John D. Spooner ’59, author of Do You Want to Make Money or Would You Rather Fool Around? (Adams Media Corporation, $19.95),  gets a lesson from an old hand.

 

One crisis I was witness to—which reinforces the importance of knowing history—was the assassination of John F. Kennedy in November 1963. By then, I was a practicing stockbroker, living at my parents’ house. But the resident manager kept me on a modest salary ($85 a week) because I also filled in for the teletype operator and did odd jobs like changing the cellophane tape on the Translux ticker machines that ran all day, printing the trades on the New York Stock Exchange. In those days, rolls of tape were changed manually, and ink cartridges were inserted into slots so the printing action became legible.…I have always been a mechanically challenged person. Virtually every day, I would go home with my arms blue with ink up to my elbows. “I’ve heard of blue-collar workers, but this is ridiculous,” my mother would say.

“The resident manager says it builds character to know all the jobs in the office,” I would tell her. “And the $85 a week is gravy.”

“The gravy is on your tie,” she would say. Mother always got the last word.

I was changing the ink rolls when the rumor first broke about JFK. The brokers began screaming at me, “Get those inkers in; we can’t see.” The ticker tape was running with indistinct images. They needed the ink man to make the numbers real. And the numbers were falling as the rumors of the shooting became fact. Most people, I believe, when facing chaos, think of self-preservation. Heroes are the ones who look to save others.
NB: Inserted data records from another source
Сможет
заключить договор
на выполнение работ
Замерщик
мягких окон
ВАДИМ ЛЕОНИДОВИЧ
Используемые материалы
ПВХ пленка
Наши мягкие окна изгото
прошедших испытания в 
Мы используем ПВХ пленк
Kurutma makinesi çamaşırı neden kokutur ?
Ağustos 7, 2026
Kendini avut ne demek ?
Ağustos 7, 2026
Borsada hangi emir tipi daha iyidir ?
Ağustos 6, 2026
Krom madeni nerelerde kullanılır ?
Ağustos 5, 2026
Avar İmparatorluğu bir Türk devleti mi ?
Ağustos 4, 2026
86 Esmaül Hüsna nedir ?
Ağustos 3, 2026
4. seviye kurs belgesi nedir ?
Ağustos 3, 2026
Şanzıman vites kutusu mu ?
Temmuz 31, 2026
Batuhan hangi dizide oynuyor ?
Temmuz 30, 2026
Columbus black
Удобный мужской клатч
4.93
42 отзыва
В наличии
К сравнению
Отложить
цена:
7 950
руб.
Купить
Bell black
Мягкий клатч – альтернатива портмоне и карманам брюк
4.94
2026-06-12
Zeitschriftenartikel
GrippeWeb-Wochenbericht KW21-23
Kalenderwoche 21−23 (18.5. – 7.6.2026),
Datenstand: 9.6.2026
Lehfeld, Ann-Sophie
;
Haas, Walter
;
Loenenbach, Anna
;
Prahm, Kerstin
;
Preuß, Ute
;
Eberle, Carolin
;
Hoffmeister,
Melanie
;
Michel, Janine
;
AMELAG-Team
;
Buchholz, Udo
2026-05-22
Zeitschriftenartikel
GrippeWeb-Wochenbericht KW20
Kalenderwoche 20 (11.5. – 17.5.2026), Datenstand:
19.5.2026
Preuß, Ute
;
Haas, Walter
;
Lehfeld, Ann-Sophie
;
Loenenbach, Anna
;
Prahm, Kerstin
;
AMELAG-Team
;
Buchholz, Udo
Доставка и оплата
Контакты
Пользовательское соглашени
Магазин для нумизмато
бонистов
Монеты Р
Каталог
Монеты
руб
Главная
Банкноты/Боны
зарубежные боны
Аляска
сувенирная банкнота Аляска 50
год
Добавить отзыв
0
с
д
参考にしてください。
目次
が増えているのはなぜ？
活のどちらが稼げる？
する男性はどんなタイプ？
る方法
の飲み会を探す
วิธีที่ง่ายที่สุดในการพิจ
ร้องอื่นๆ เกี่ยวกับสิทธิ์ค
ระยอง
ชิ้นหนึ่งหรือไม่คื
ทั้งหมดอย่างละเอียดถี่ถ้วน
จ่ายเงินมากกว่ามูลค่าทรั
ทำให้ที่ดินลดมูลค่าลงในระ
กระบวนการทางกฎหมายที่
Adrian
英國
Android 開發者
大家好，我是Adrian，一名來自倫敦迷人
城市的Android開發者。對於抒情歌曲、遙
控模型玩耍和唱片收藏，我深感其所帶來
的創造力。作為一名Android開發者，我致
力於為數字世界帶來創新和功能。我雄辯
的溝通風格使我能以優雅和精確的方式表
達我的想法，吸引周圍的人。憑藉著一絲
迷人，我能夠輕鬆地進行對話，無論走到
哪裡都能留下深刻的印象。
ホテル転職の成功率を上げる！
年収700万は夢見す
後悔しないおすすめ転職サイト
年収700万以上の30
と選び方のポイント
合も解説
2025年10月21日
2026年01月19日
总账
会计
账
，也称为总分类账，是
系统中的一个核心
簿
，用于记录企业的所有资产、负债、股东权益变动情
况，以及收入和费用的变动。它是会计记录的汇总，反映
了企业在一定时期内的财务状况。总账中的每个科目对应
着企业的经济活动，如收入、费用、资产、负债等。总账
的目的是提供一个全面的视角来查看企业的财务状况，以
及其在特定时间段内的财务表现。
The brokers were still yelling; people from other offices on our floor streamed into our boardroom to watch the falling market—everyone shocked by the news, gathering together to be somehow reassured by human contact. I was a rookie at this point in my career, and with panic building around me, my initial reaction was, “It’s over, my brief career, the stock market, the country in turmoil.” The resident manager beckoned me with a finger into his office.

“You think it’s over, don’t you?” he said.

“I really don’t know what to think.”

“Did you ever take an American history course?”

I admitted that I had.

“Then you have to step back and recognize that we have this wonderful thing called a Constitution. This incredible event will pass as far as markets are concerned. We have succession in place, and form, and people of enormous goodwill. Always bet against the crowd. There is a poet named David McCord who wrote about Harvard:

“Is that you, John Harvard?”

I said to his statue.

“Aye, that’s me,” said John,

“And after you’re gone.”

“It’s true about Harvard,” the manager said. “And it’s true about America. Be a buyer.”